To upgrade from the demo to full working is still less than $30 (During their Spring Sale) and one heck of a bargain at that, if I do say so.

I am a high-reliability computing kind of guy – and near as I have it figured, the road to a hassle-free computing experience is (like flying an airplane) a matter of going through a proper checklist before popping onto the web:

  • You need an active cookie manager – because sites you visit can put small bits of code on your computer and some of these are designed for Flash, have no expiration, and can really bugger-up the computing experience.  This part gets handled by Maxa Labs’ product which on my system says 184,380 cookies have been removed, 73,881 “web bugs” which can track movement from site to site and such, and I have only 10-active cookies.

  • Second thing you need is a good antivirus program – and I happen to really like Avira’s Antivir pro.

  • Then you need to deal with Malware  so for this Malware bytes is updated and run daily.
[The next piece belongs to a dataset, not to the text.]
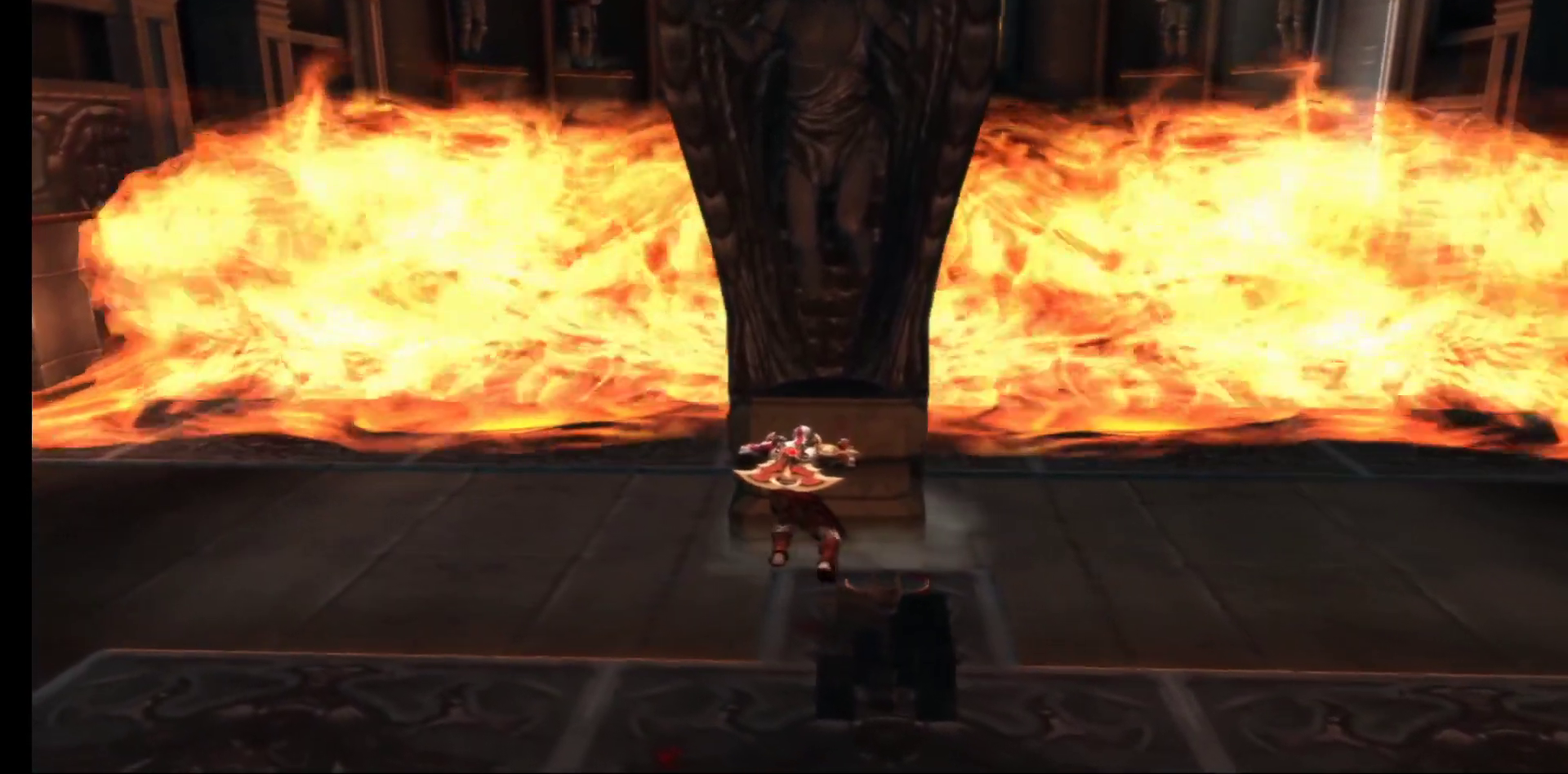
{"dt_ms": 1000, "buttons": ["R1"], "left_stick": "up-left", "right_stick": "center"}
  • And last, though certainly not least is the firewall and the one in Win 7 works fine.

Like anything in computers, updates are critical so before work every morning, the computer does its update ritual – Check of Maxa (5.3.02 is current) Avira, and Malware bytes. 

Toss in a good bit of common sense (example:  Don’t open email purporting to be from UPS, IRS, the US Post Office, or anything else that even has a hint of fishy odor to it) and first thing you know, the internet’s actually a useful tool.